This has lead to any number of UK-based entertainments, and massive quantities of historical tidbits. A week or so ago, I downloaded a BBC Radio show for my iPod, "Friday Night Comedy with Sandy Toksvig" and heard the voice of someone named Sue Perkins, who was hysterically funny. So I Wiki-d her name, and discovered a TV show she had made last year called "Supersizers Go..."
Hop over to YouTube, and I found entire episodes in 10-minute chunks. The show's premise is this: Sue and restaurant critic Giles Coren live for a week as people would in a particular time period, and eat the food of that period exclusively. They dress in the styles of the period, live in a period house, and generally do the activities and pursuits of the time as well. What adds an additional dimension of scientific interest is the fact that they go to the doctor for a checkup before and after, to see how the diet effects their health.

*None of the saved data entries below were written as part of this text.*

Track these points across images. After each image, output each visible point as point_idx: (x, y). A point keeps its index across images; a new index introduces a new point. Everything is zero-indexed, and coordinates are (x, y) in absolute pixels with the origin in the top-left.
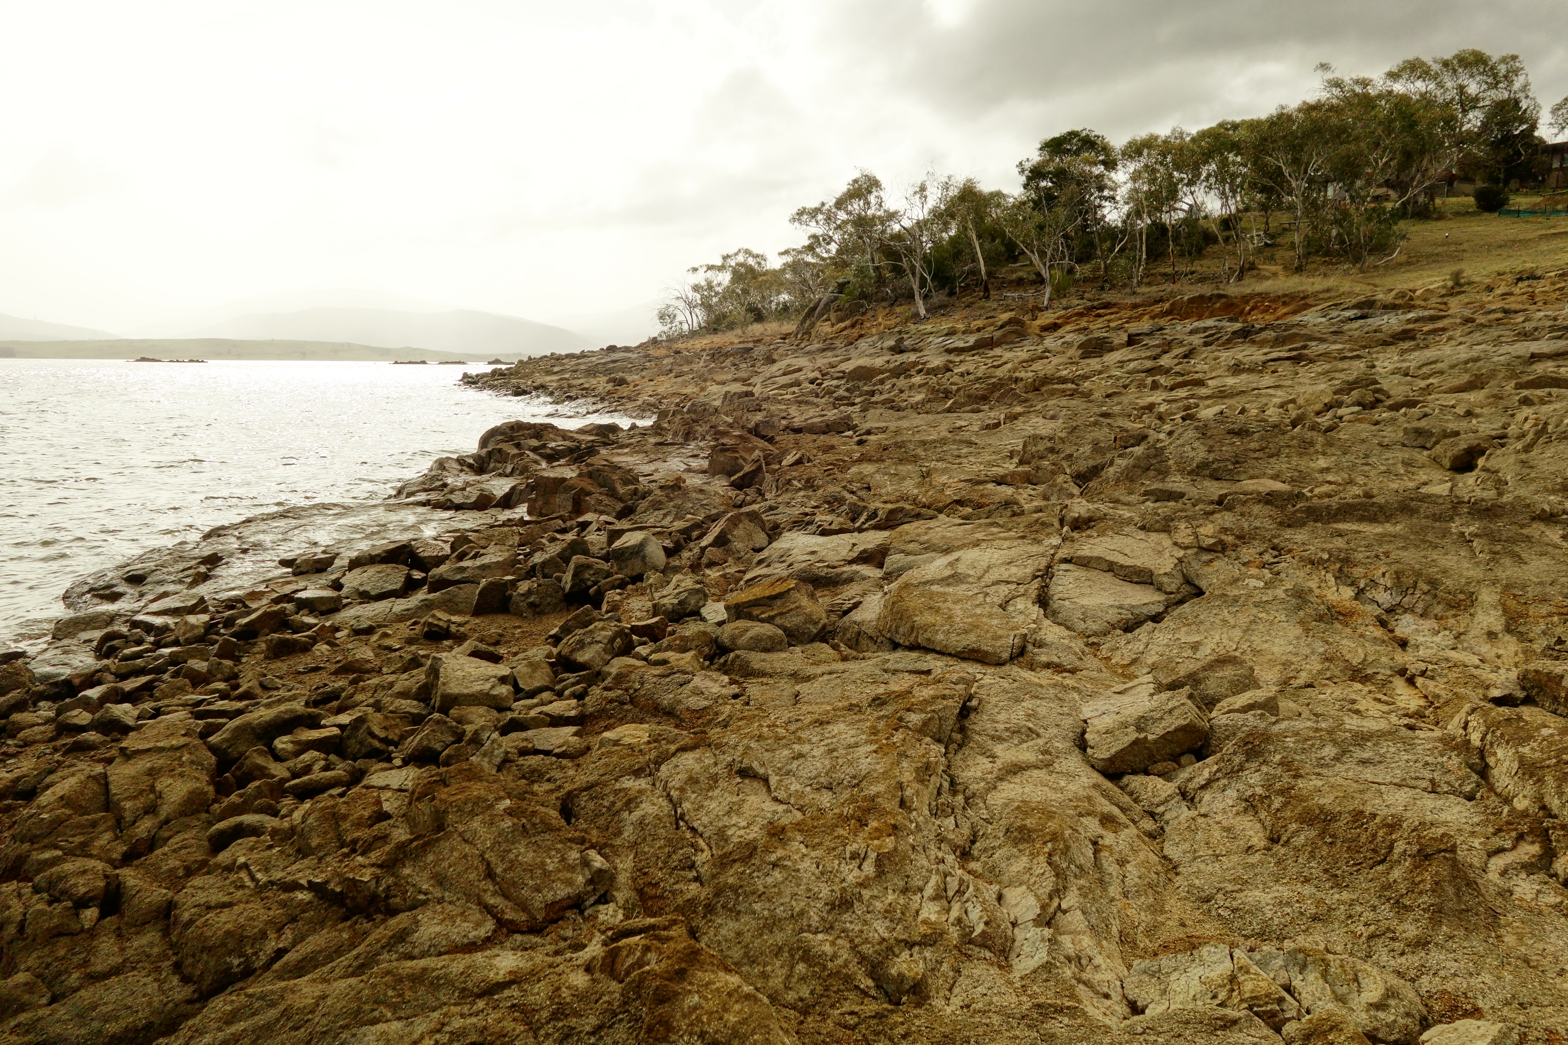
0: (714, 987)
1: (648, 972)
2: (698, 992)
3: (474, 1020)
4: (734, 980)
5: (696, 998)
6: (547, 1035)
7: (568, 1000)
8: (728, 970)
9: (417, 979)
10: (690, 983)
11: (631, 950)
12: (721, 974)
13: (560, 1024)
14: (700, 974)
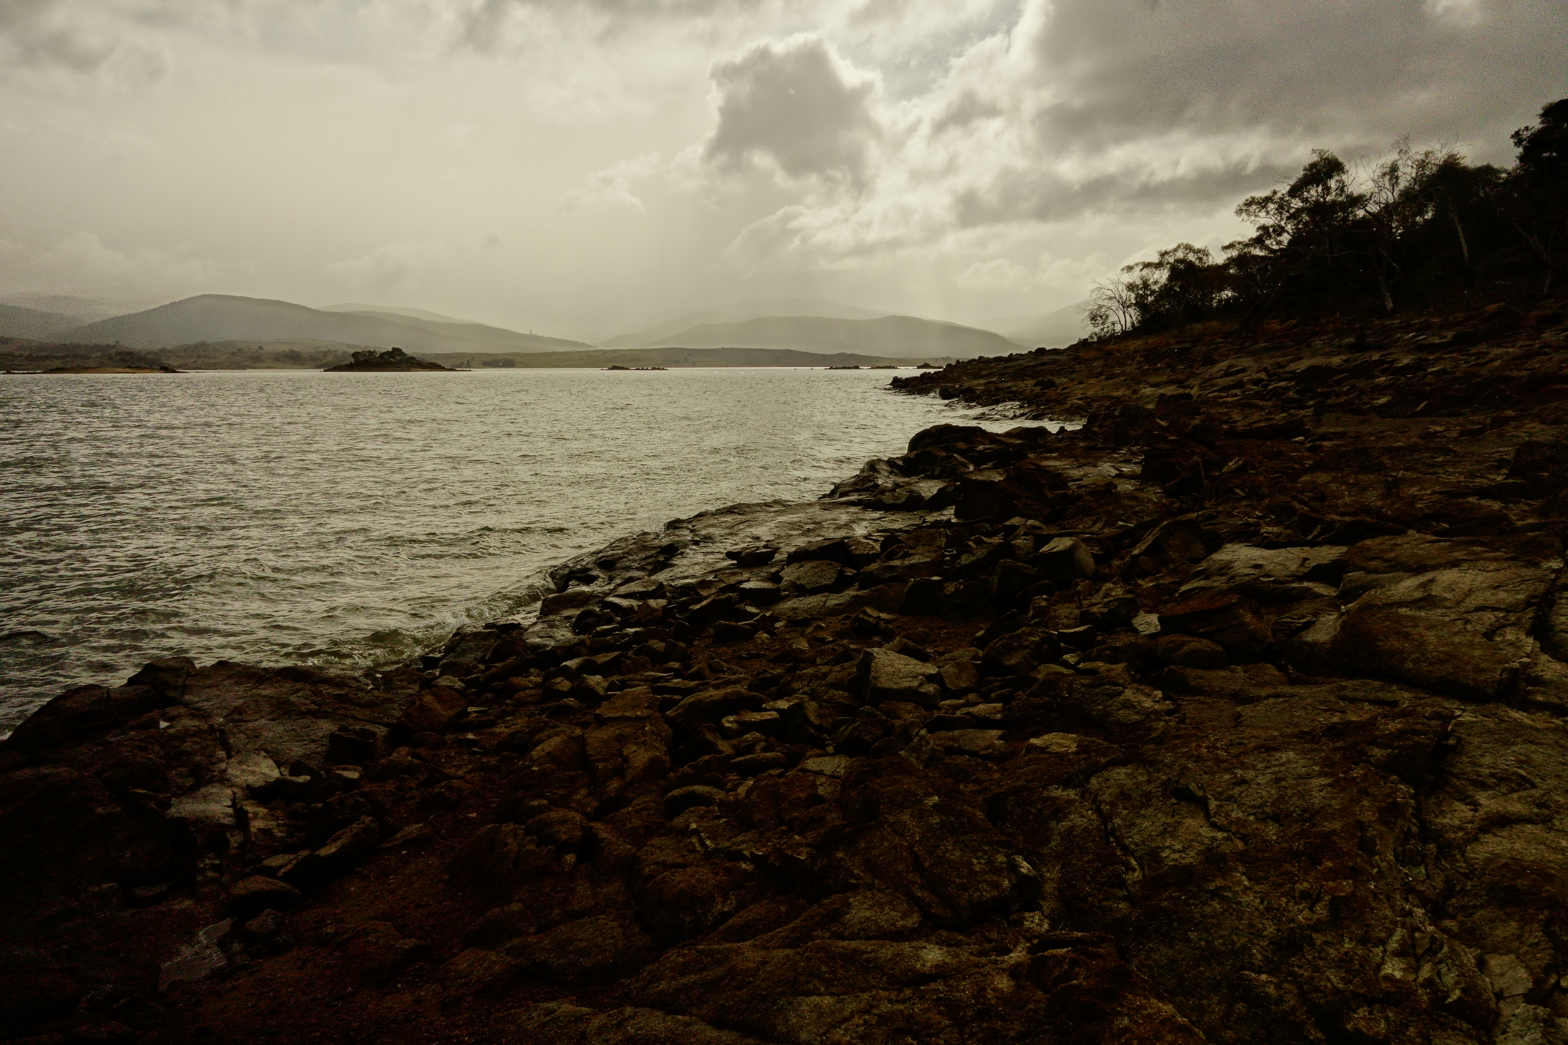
0: (1145, 1012)
1: (1076, 986)
2: (1128, 1015)
3: (901, 1007)
4: (1168, 1009)
5: (1126, 1021)
6: (972, 1034)
7: (993, 1002)
8: (1161, 999)
9: (850, 957)
10: (1123, 1006)
11: (1058, 961)
12: (1154, 1001)
13: (985, 1025)
14: (1130, 996)
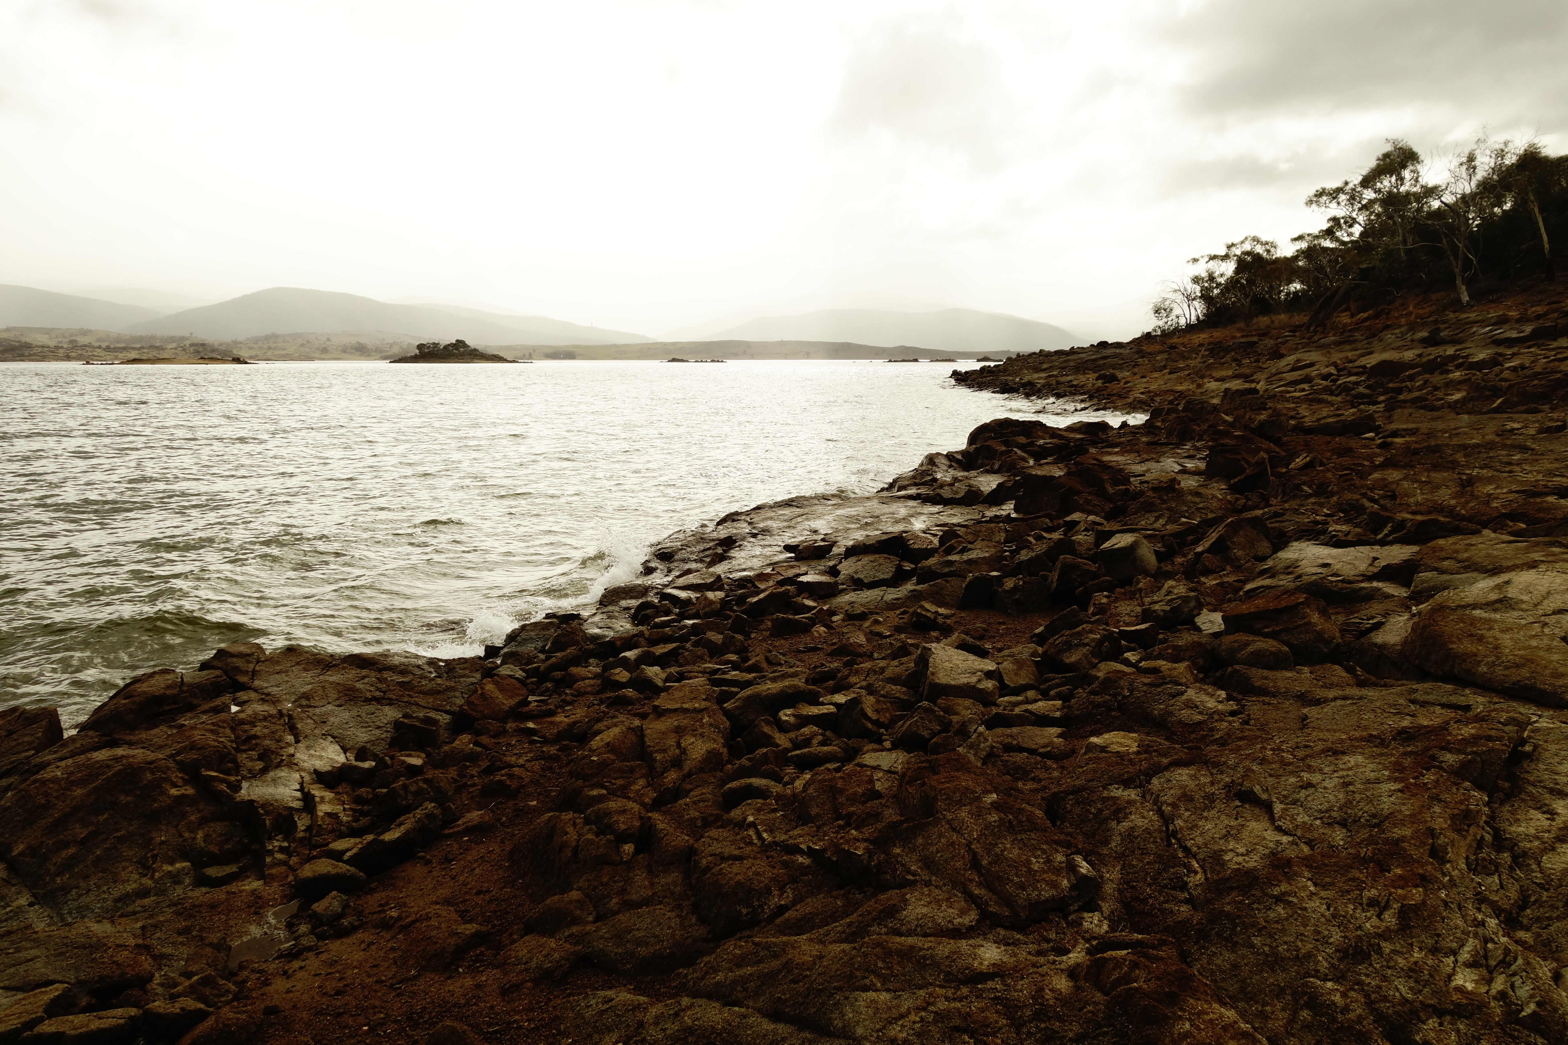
0: (1207, 1017)
1: (1136, 989)
2: (1189, 1020)
3: (958, 1005)
4: (1230, 1014)
5: (1187, 1025)
6: (1030, 1034)
7: (1051, 1002)
8: (1223, 1004)
9: (907, 954)
10: (1184, 1011)
11: (1118, 963)
12: (1216, 1006)
13: (1043, 1025)
14: (1191, 1000)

This is endlessly entertaining. I love history most of all in the context of how a society lives day to day... what they read, what they listen to, how they dress, what they eat. This show is NOTHING but social history, and hilariously presented at the same time; not in the "let's do an amusing show to teach children about history!" style, but because Giles and Sue are both such inventive and amusing people, their responses to some of the more appalling foods and activities is laugh-out-loud funny.
Now, of course, I have moved on to reading Giles Coren's columns in The Times, and although I think he needs to soften his aggressiveness a bit at times, I'm still rather charmed by the memory of how well he looks in Mr. Darcy's coat and attire, and how even in a Restoration wig or Brillcremed hair (1950s) he looks entirely at home in any period. And his habit of affectionately calling Sue "My dear" (she typically played his wife, in a rather sisterly manner) is quite appealing.